## INSTRUCTIONS FOR THE TASK
Locate the line containing "Page 1 of 8" in the data below. Reproduce it and every following line up to the end, exactly as given.

[Saved data entries]
##########

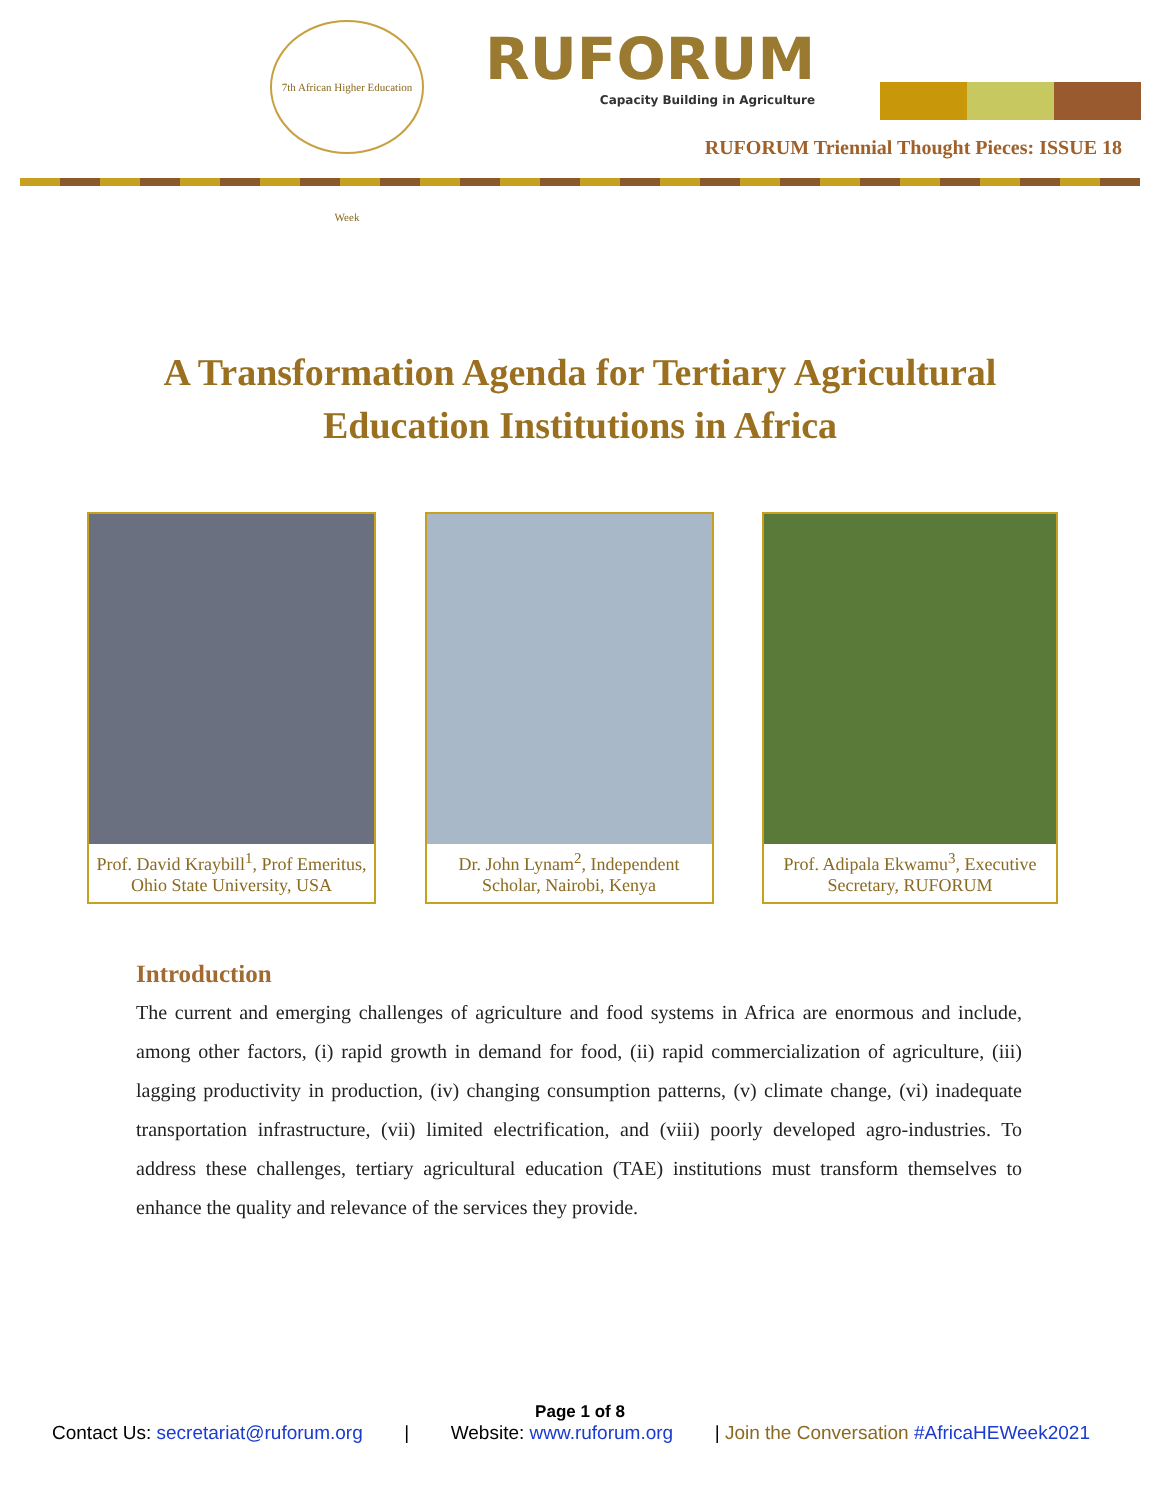7th African Higher Education Week
RUFORUM
Capacity Building in Agriculture
RUFORUM Triennial Thought Pieces: ISSUE 18
A Transformation Agenda for Tertiary Agricultural
Education Institutions in Africa
Prof. David Kraybill<sup>1</sup>, Prof Emeritus, Ohio State University, USA
Dr. John Lynam<sup>2</sup>, Independent Scholar, Nairobi, Kenya
Prof. Adipala Ekwamu<sup>3</sup>, Executive Secretary, RUFORUM
Introduction
The current and emerging challenges of agriculture and food systems in Africa are enormous and include, among other factors, (i) rapid growth in demand for food, (ii) rapid commercialization of agriculture, (iii) lagging productivity in production, (iv) changing consumption patterns, (v) climate change, (vi) inadequate transportation infrastructure, (vii) limited electrification, and (viii) poorly developed agro-industries. To address these challenges, tertiary agricultural education (TAE) institutions must transform themselves to enhance the quality and relevance of the services they provide.
Page 1 of 8
Contact Us: secretariat@ruforum.org | Website: www.ruforum.org | Join the Conversation #AfricaHEWeek2021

##########

## ANSWER BOX
Page 1 of 8
Contact Us: secretariat@ruforum.org | Website: www.ruforum.org | Join the Conversation #AfricaHEWeek2021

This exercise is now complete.